*What you have to do:*
Everything in the listing must be repeated exactly, apart from the images.
──────── Data for analysis ────────
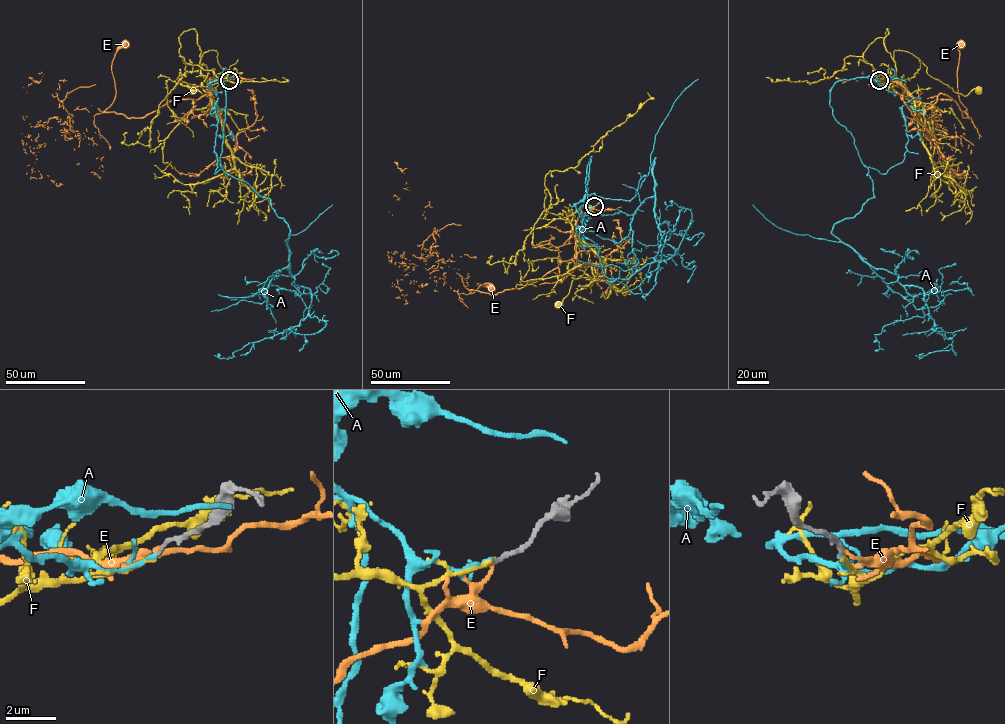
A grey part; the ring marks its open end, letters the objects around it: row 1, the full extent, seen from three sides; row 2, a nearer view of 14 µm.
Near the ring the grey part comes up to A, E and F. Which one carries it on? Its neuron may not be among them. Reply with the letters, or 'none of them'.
F

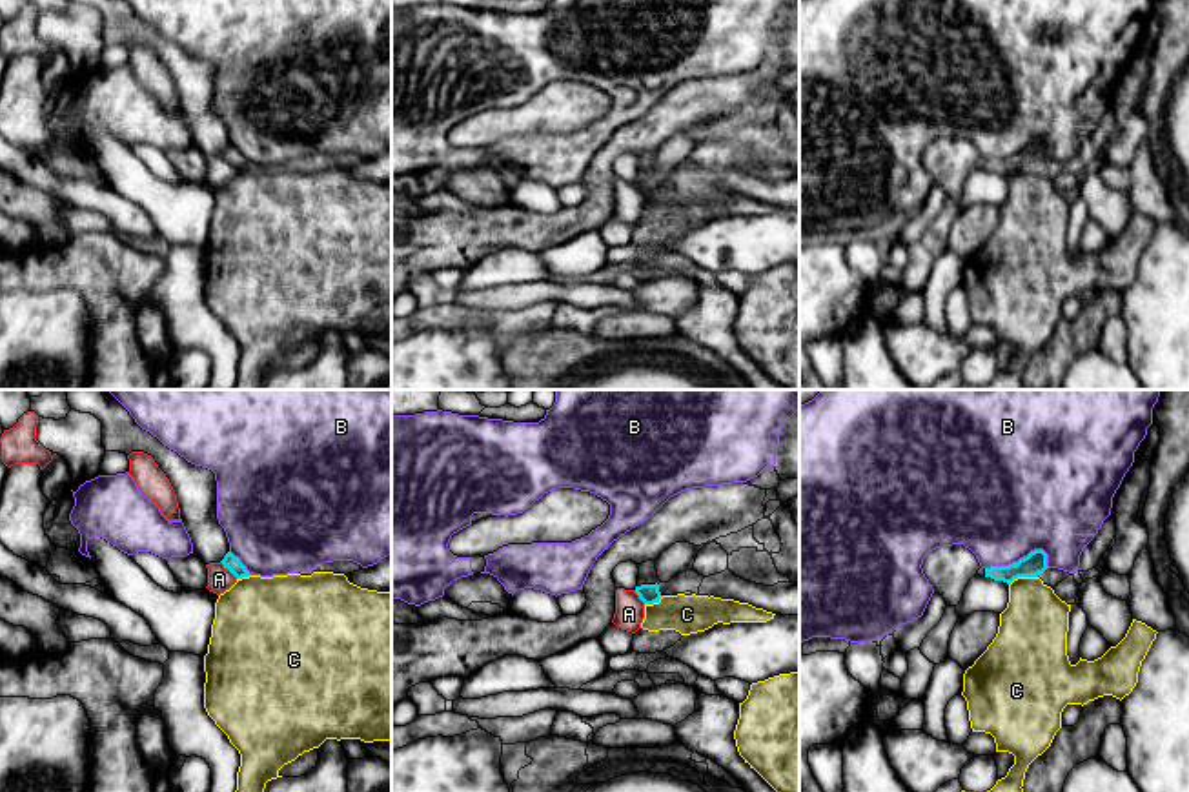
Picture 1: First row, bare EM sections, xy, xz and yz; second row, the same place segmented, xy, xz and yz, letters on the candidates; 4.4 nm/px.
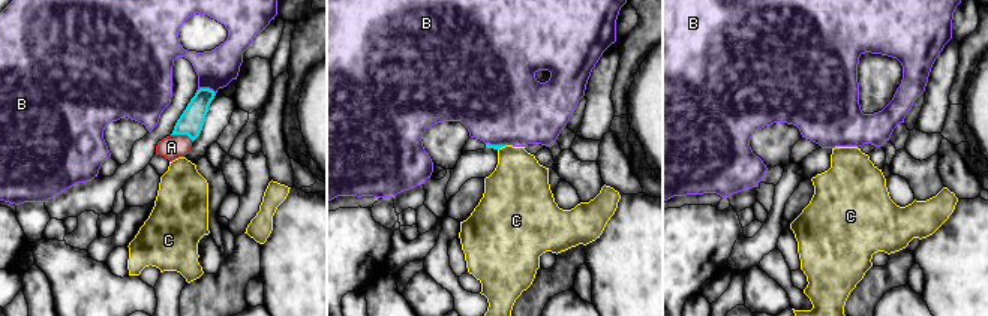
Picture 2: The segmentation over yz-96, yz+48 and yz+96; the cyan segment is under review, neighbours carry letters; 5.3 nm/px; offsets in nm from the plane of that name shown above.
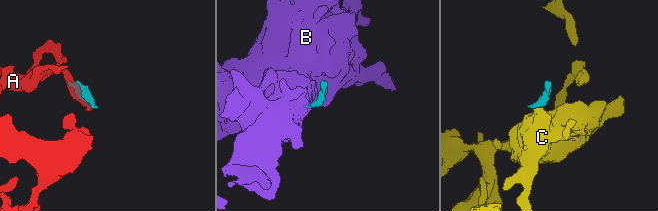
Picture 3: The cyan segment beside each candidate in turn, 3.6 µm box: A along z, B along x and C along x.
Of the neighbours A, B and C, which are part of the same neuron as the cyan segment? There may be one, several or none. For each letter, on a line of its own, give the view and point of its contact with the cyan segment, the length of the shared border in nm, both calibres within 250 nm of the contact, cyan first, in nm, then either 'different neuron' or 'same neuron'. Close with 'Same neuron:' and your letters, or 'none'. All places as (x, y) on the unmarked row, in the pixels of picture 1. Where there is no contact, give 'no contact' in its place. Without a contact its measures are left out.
A: contact xy (230, 162); length 110 nm; calibres 70 and 110 nm; different neuron
B: contact yz (1024, 150); length 280 nm; calibres 100 and 480 nm; different neuron
C: contact yz (1022, 168); length 130 nm; calibres 100 and 300 nm; different neuron
Same neuron: none

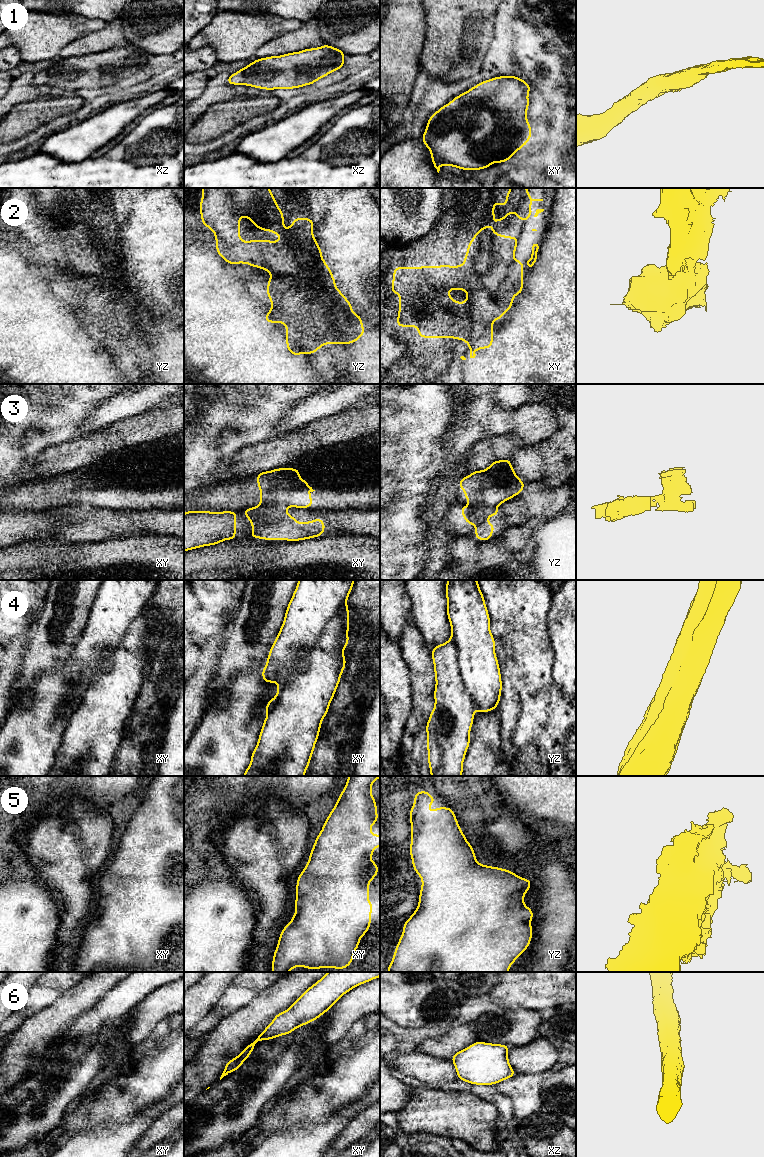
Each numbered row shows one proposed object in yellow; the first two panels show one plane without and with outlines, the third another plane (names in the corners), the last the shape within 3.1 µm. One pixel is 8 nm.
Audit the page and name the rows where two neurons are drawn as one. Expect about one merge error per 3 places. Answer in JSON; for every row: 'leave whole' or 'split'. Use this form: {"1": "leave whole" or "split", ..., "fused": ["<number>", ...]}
{"1": "leave whole", "2": "leave whole", "3": "split", "4": "split", "5": "leave whole", "6": "leave whole", "fused": ["3", "4"]}

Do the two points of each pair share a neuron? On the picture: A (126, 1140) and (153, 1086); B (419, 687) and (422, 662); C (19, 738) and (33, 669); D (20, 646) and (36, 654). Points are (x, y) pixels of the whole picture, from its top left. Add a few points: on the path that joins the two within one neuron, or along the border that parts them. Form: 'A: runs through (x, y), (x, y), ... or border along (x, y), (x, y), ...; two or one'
A: border along (162, 1099), (142, 1109), (128, 1121), (121, 1123); two
B: runs through (422, 681), (422, 668); one
C: border along (45, 672), (37, 678), (35, 685), (15, 703); two
D: border along (34, 626), (17, 670); two

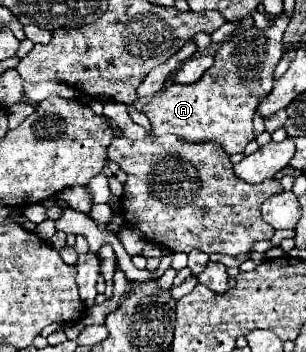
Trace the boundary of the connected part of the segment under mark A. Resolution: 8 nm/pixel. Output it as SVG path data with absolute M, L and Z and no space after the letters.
M275 17L269 29L251 27L231 35L223 41L215 55L215 65L203 73L193 85L171 83L165 91L155 95L145 105L155 135L179 135L187 143L213 141L225 149L227 155L243 153L245 145L253 139L253 113L257 105L271 93L273 71L283 57L281 43L289 19Z

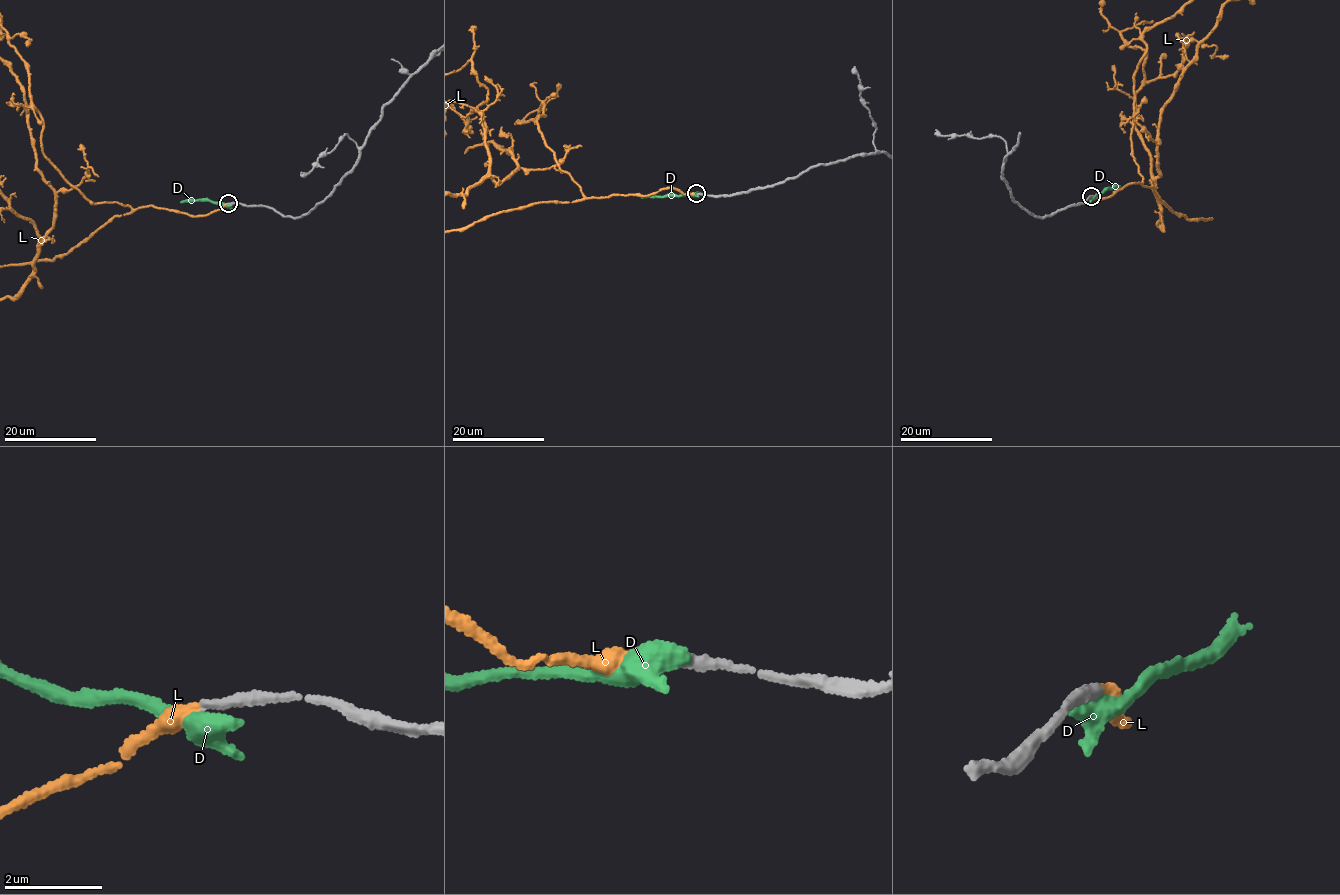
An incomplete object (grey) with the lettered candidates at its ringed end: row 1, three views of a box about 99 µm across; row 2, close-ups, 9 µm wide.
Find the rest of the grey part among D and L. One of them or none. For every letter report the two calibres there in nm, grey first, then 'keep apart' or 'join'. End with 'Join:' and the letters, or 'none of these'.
D: calibres 260 and 650 nm; keep apart
L: calibres 220 and 340 nm; join
Join: L

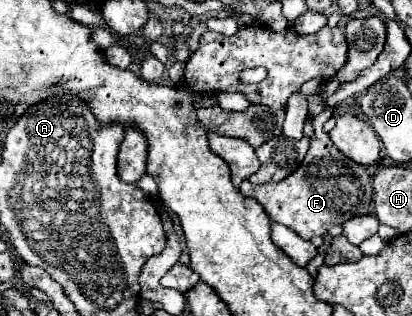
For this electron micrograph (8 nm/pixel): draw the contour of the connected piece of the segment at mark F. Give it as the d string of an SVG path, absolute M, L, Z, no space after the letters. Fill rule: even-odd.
M326 108L322 114L312 118L314 138L310 140L310 150L300 168L294 174L290 174L290 178L278 184L264 184L264 186L252 186L248 180L244 180L240 186L242 196L256 198L264 206L272 222L288 226L304 240L310 240L314 236L324 236L330 226L342 224L348 218L370 214L370 202L372 202L370 174L364 166L356 166L356 162L352 162L350 158L338 156L340 150L332 146L330 136L322 130L320 124L320 118L328 116L332 116L332 112ZM324 154L336 154L334 156L336 160L324 162Z

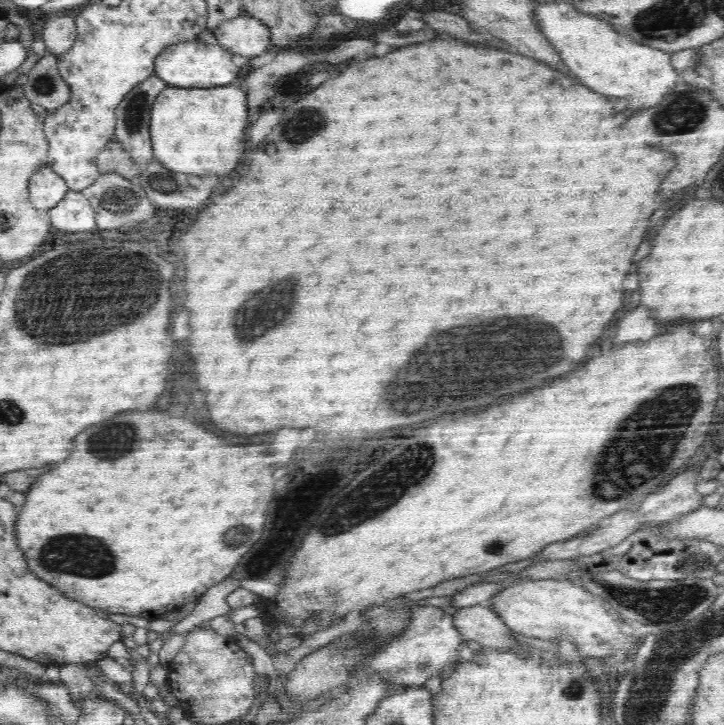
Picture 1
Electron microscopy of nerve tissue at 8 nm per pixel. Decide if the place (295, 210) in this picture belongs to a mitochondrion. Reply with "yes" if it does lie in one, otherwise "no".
no

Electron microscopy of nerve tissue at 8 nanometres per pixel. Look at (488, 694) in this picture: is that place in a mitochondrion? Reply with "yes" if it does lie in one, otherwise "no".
no

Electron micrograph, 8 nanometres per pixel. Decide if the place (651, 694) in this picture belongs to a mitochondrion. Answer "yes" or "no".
yes

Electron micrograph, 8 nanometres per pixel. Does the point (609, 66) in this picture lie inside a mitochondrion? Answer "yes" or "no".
no

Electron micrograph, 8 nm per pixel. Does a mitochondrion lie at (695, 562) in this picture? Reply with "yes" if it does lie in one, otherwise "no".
yes

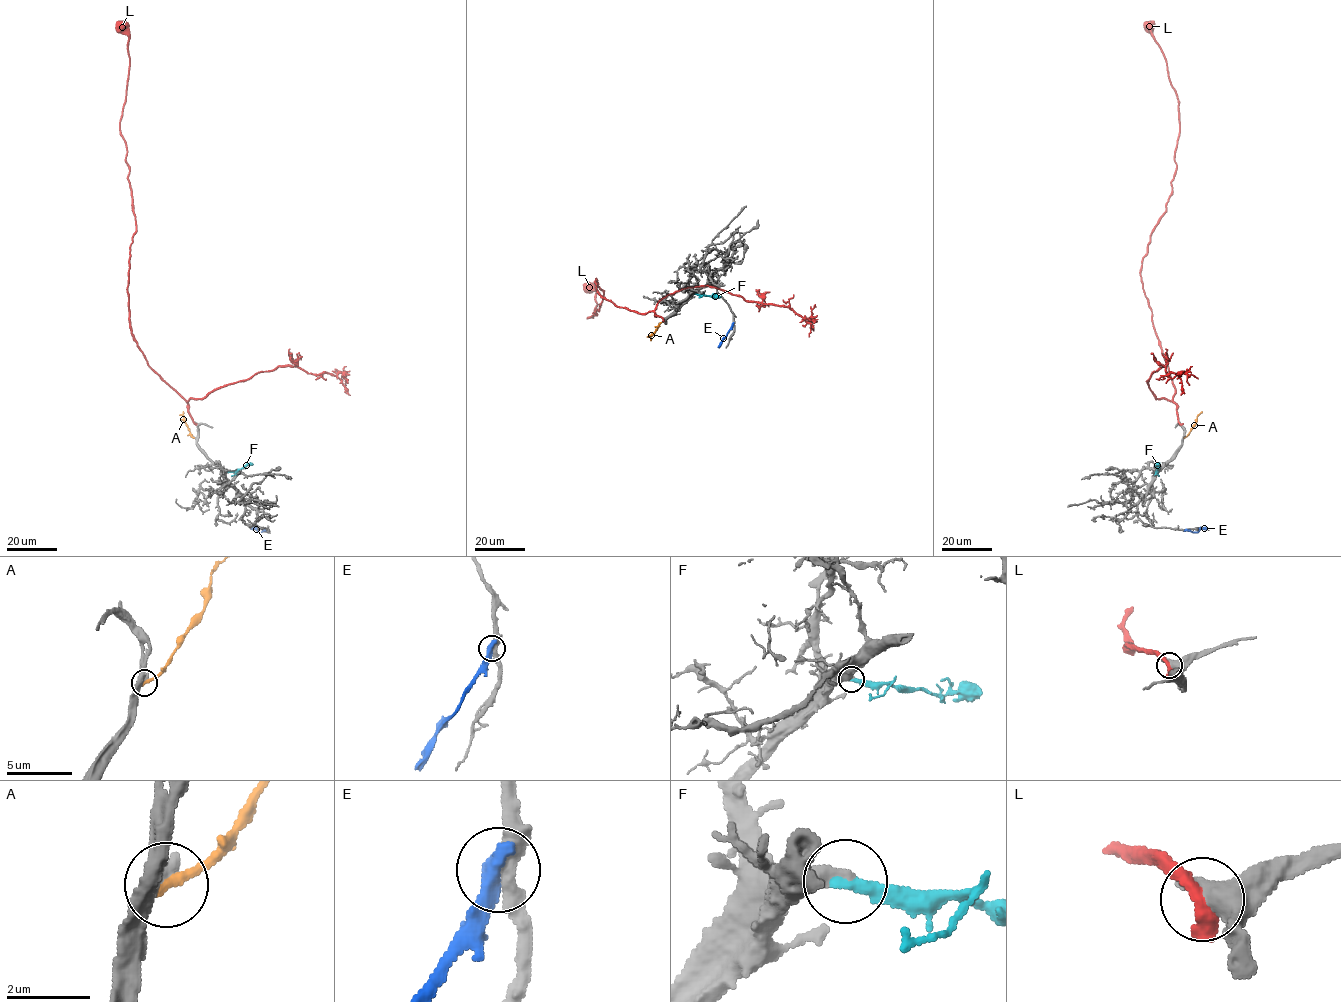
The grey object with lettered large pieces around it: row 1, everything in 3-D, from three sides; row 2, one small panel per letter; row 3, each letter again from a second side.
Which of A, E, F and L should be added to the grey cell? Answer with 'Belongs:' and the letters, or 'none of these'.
Belongs: F

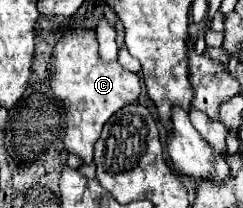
────────
*Answer space:*
A grey part; the ring marks its open end, letters the objects around it: row 1, the full extent, seen from three sides; row 2, a nearer view of 14 µm.
Near the ring the grey part comes up to A, E and F. Which one carries it on? Its neuron may not be among them. Reply with the letters, or 'none of them'.
F

Picture 1: First row, bare EM sections, xy, xz and yz; second row, the same place segmented, xy, xz and yz, letters on the candidates; 4.4 nm/px.
Picture 2: The segmentation over yz-96, yz+48 and yz+96; the cyan segment is under review, neighbours carry letters; 5.3 nm/px; offsets in nm from the plane of that name shown above.
Picture 3: The cyan segment beside each candidate in turn, 3.6 µm box: A along z, B along x and C along x.
Of the neighbours A, B and C, which are part of the same neuron as the cyan segment? There may be one, several or none. For each letter, on a line of its own, give the view and point of its contact with the cyan segment, the length of the shared border in nm, both calibres within 250 nm of the contact, cyan first, in nm, then either 'different neuron' or 'same neuron'. Close with 'Same neuron:' and your letters, or 'none'. All places as (x, y) on the unmarked row, in the pixels of picture 1. Where there is no contact, give 'no contact' in its place. Without a contact its measures are left out.
A: contact xy (230, 162); length 110 nm; calibres 70 and 110 nm; different neuron
B: contact yz (1024, 150); length 280 nm; calibres 100 and 480 nm; different neuron
C: contact yz (1022, 168); length 130 nm; calibres 100 and 300 nm; different neuron
Same neuron: none

Each numbered row shows one proposed object in yellow; the first two panels show one plane without and with outlines, the third another plane (names in the corners), the last the shape within 3.1 µm. One pixel is 8 nm.
Audit the page and name the rows where two neurons are drawn as one. Expect about one merge error per 3 places. Answer in JSON; for every row: 'leave whole' or 'split'. Use this form: {"1": "leave whole" or "split", ..., "fused": ["<number>", ...]}
{"1": "leave whole", "2": "leave whole", "3": "split", "4": "split", "5": "leave whole", "6": "leave whole", "fused": ["3", "4"]}

Do the two points of each pair share a neuron? On the picture: A (126, 1140) and (153, 1086); B (419, 687) and (422, 662); C (19, 738) and (33, 669); D (20, 646) and (36, 654). Points are (x, y) pixels of the whole picture, from its top left. Add a few points: on the path that joins the two within one neuron, or along the border that parts them. Form: 'A: runs through (x, y), (x, y), ... or border along (x, y), (x, y), ...; two or one'
A: border along (162, 1099), (142, 1109), (128, 1121), (121, 1123); two
B: runs through (422, 681), (422, 668); one
C: border along (45, 672), (37, 678), (35, 685), (15, 703); two
D: border along (34, 626), (17, 670); two

Trace the boundary of the connected part of the segment under mark A. Resolution: 8 nm/pixel. Output it as SVG path data with absolute M, L and Z and no space after the letters.
M275 17L269 29L251 27L231 35L223 41L215 55L215 65L203 73L193 85L171 83L165 91L155 95L145 105L155 135L179 135L187 143L213 141L225 149L227 155L243 153L245 145L253 139L253 113L257 105L271 93L273 71L283 57L281 43L289 19Z

An incomplete object (grey) with the lettered candidates at its ringed end: row 1, three views of a box about 99 µm across; row 2, close-ups, 9 µm wide.
Find the rest of the grey part among D and L. One of them or none. For every letter report the two calibres there in nm, grey first, then 'keep apart' or 'join'. End with 'Join:' and the letters, or 'none of these'.
D: calibres 260 and 650 nm; keep apart
L: calibres 220 and 340 nm; join
Join: L

For this electron micrograph (8 nm/pixel): draw the contour of the connected piece of the segment at mark F. Give it as the d string of an SVG path, absolute M, L, Z, no space after the letters. Fill rule: even-odd.
M326 108L322 114L312 118L314 138L310 140L310 150L300 168L294 174L290 174L290 178L278 184L264 184L264 186L252 186L248 180L244 180L240 186L242 196L256 198L264 206L272 222L288 226L304 240L310 240L314 236L324 236L330 226L342 224L348 218L370 214L370 202L372 202L370 174L364 166L356 166L356 162L352 162L350 158L338 156L340 150L332 146L330 136L322 130L320 124L320 118L328 116L332 116L332 112ZM324 154L336 154L334 156L336 160L324 162Z

Picture 1
Electron microscopy of nerve tissue at 8 nm per pixel. Decide if the place (295, 210) in this picture belongs to a mitochondrion. Reply with "yes" if it does lie in one, otherwise "no".
no

Electron microscopy of nerve tissue at 8 nanometres per pixel. Look at (488, 694) in this picture: is that place in a mitochondrion? Reply with "yes" if it does lie in one, otherwise "no".
no

Electron micrograph, 8 nanometres per pixel. Decide if the place (651, 694) in this picture belongs to a mitochondrion. Answer "yes" or "no".
yes

Electron micrograph, 8 nanometres per pixel. Does the point (609, 66) in this picture lie inside a mitochondrion? Answer "yes" or "no".
no

Electron micrograph, 8 nm per pixel. Does a mitochondrion lie at (695, 562) in this picture? Reply with "yes" if it does lie in one, otherwise "no".
yes

The grey object with lettered large pieces around it: row 1, everything in 3-D, from three sides; row 2, one small panel per letter; row 3, each letter again from a second side.
Which of A, E, F and L should be added to the grey cell? Answer with 'Belongs:' and the letters, or 'none of these'.
Belongs: F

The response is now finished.